Sur les conclusions aux fins d'injonction :
4. Le présent arrêt, eu égard au motif qui le fonde, implique nécessairement que le préfet de la zone de défense et de sécurité Sud prenne une décision reconnaissant l'imputabilité au service de l'accident dont a été victime Mme B... le 12 septembre 2014 et en tire ensuite les conséquences qui s'y attachent, notamment en termes de prise en charge de ses arrêts de travail du 12 septembre 2014 au 1er juin 2016. Cette mesure devra intervenir dans un délai de deux mois à compter de la notification du présent arrêt.
Sur les frais liés à l'instance :
5. Il y a lieu, dans les circonstances de l'espèce, de mettre à la charge de l'État une somme de 2 000 euros à verser à Mme B... au titre des frais exposés et non compris dans les dépens.
D É C I D E :
Article 1er : Le jugement du tribunal administratif de Marseille du 26 mars 2018 et la décision du 8 juin 2016 prise par le préfet de la zone de défense et de sécurité Sud sont annulés.

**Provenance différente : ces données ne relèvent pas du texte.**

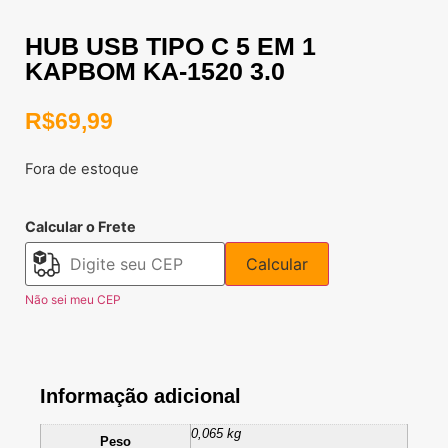
HUB USB TIPO C 5 EM 1
KAPBOM KA-1520 3.0
R$
69,99
Fora de estoque
Calcular o Frete
Calcular
Não sei meu CEP
Informação adicional
0,065 kg
Peso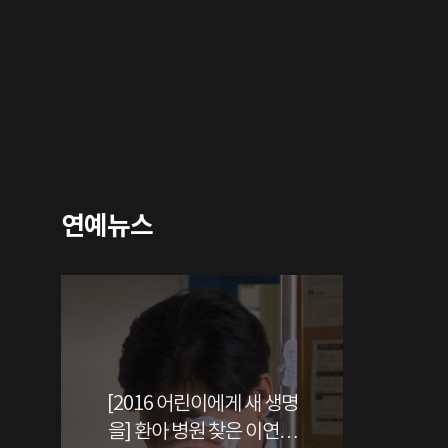
연예뉴스
[2016 어린이에게 새 생명
을] 환아 병원 찾은 이연복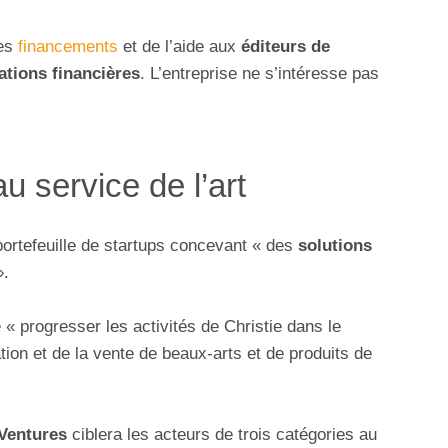
des
financements
et de l’aide aux
éditeurs de
ations financières
. L’entreprise ne s’intéresse pas
u service de l’art
 portefeuille de startups concevant « des
solutions
.
re « progresser les activités de Christie dans le
tion et de la vente de beaux-arts et de produits de
 Ventures
ciblera les acteurs de trois catégories au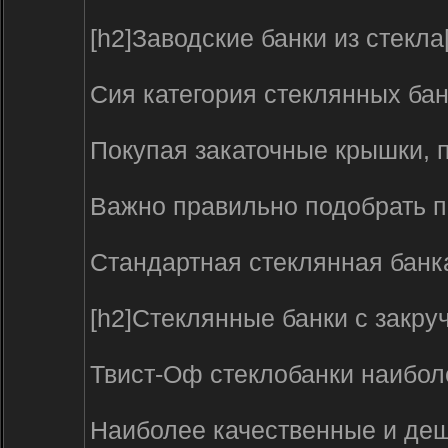
[h2]Заводские банки из стекла[
Сия категория стеклянных бан
Покупая закаточные крышки, 
Важно правильно подобрать по
Стандартная стеклянная банк
[h2]Стеклянные банки с закр
Твист-Оф стеклобанки наиболе
Наиболее качественные и деше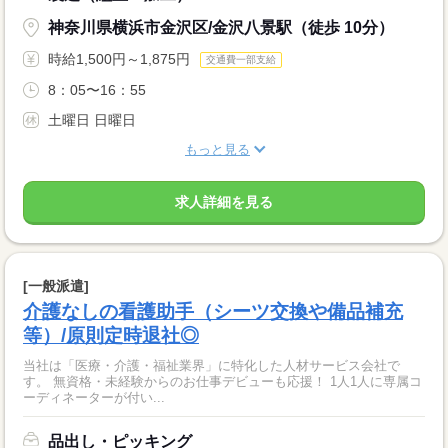
神奈川県横浜市金沢区/金沢八景駅（徒歩 10分）
時給1,500円～1,875円
交通費一部支給
8：05〜16：55
土曜日 日曜日
もっと見る
求人詳細を見る
[一般派遣]
介護なしの看護助手（シーツ交換や備品補充
等）/原則定時退社◎
当社は「医療・介護・福祉業界」に特化した人材サービス会社で
す。 無資格・未経験からのお仕事デビューも応援！ 1人1人に専属コ
ーディネーターが付い...
品出し・ピッキング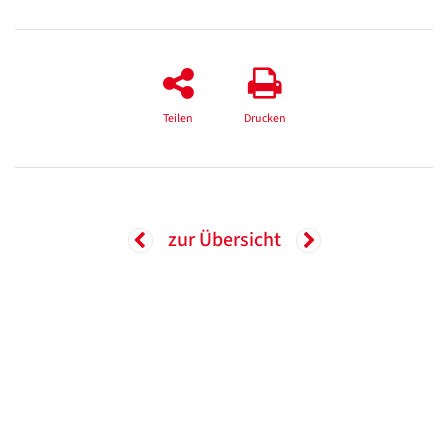
Teilen
Drucken
zur Übersicht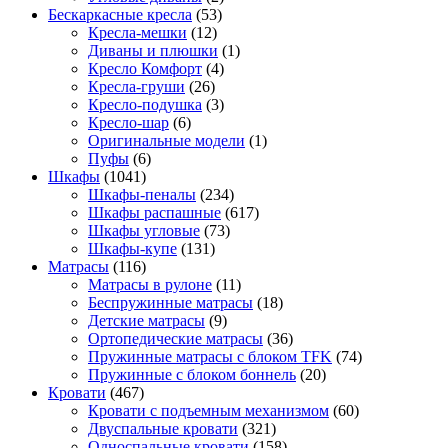
Бескаркасные кресла
(53)
Кресла-мешки
(12)
Диваны и плюшки
(1)
Кресло Комфорт
(4)
Кресла-груши
(26)
Кресло-подушка
(3)
Кресло-шар
(6)
Оригинальные модели
(1)
Пуфы
(6)
Шкафы
(1041)
Шкафы-пеналы
(234)
Шкафы распашные
(617)
Шкафы угловые
(73)
Шкафы-купе
(131)
Матрасы
(116)
Матрасы в рулоне
(11)
Беспружинные матрасы
(18)
Детские матрасы
(9)
Ортопедические матрасы
(36)
Пружинные матрасы с блоком TFK
(74)
Пружинные с блоком боннель
(20)
Кровати
(467)
Кровати с подъемным механизмом
(60)
Двуспальные кровати
(321)
Односпальные кровати
(158)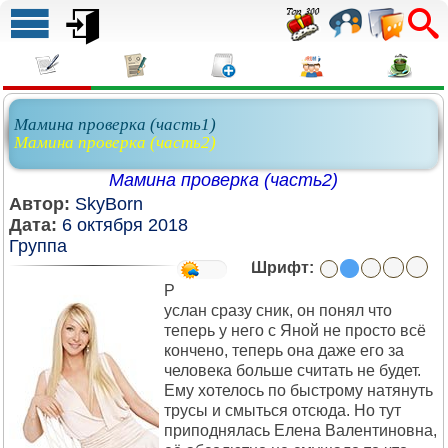
Мамина проверка (часть1)
Мамина проверка (часть2)
Мамина проверка (часть2)
Автор:
SkyBorn
Дата:
6 октября 2018
Группа
Шрифт:
Р
услан сразу сник, он понял что
теперь у него с Яной не просто всё
кончено, теперь она даже его за
человека больше считать не будет.
Ему хотелось по быстрому натянуть
трусы и смыться отсюда. Но тут
приподнялась Елена Валентиновна,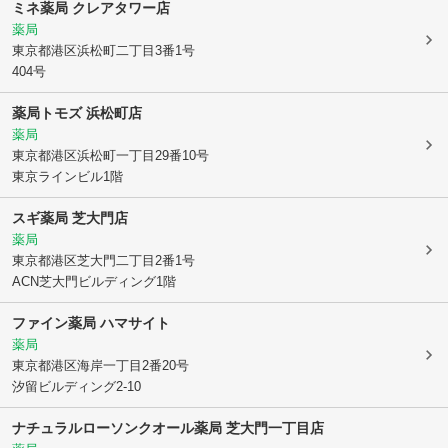
ミネ薬局 クレアタワー店
薬局
東京都港区
浜松町二丁目3番1号
404号
薬局トモズ 浜松町店
薬局
東京都港区
浜松町一丁目29番10号
東京ラインビル1階
スギ薬局 芝大門店
薬局
東京都港区
芝大門二丁目2番1号
ACN芝大門ビルディング1階
ファイン薬局 ハマサイト
薬局
東京都港区
海岸一丁目2番20号
汐留ビルディング2-10
ナチュラルローソンクオール薬局 芝大門一丁目店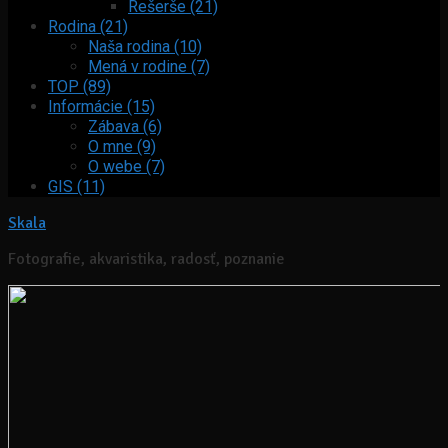
Rešerše (21)
Rodina (21)
Naša rodina (10)
Mená v rodine (7)
TOP (89)
Informácie (15)
Zábava (6)
O mne (9)
O webe (7)
GIS (11)
Skala
Fotografie, akvaristika, radosť, poznanie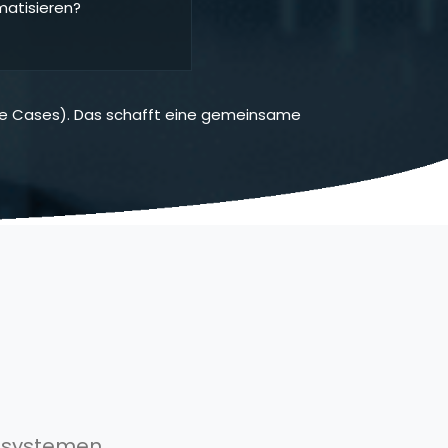
atisieren?
Use Cases). Das schafft eine gemeinsame
elsystemen,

Article 2 : Il est enjoint au préfet de la zone de défense et de sécurité Sud de placer Mme B... en congé pour maladie imputable au service à compter du 12 septembre 2014 et de prendre en charge ses arrêts de travail jusqu'au 1er juin 2016 comme imputables au service, dans le délai de deux mois à compter de la notification du présent arrêt.
Article 3 : L'État (ministère de l'intérieur) versera à Mme B... la somme de 2 000 euros sur le fondement de l'article L. 761-1 du code de justice administrative.
Article 4 : Le présent arrêt sera notifié à Mme D... B... et au ministre de l'intérieur.
Délibéré après l'audience du 5 février 2019, où siégeaient :
* M. Gonzales, président,
* M. d'Izarn de Villefort, président assesseur,
* Mme Tahiri, premier conseiller.
Lu en audience publique le 5 mars 2019.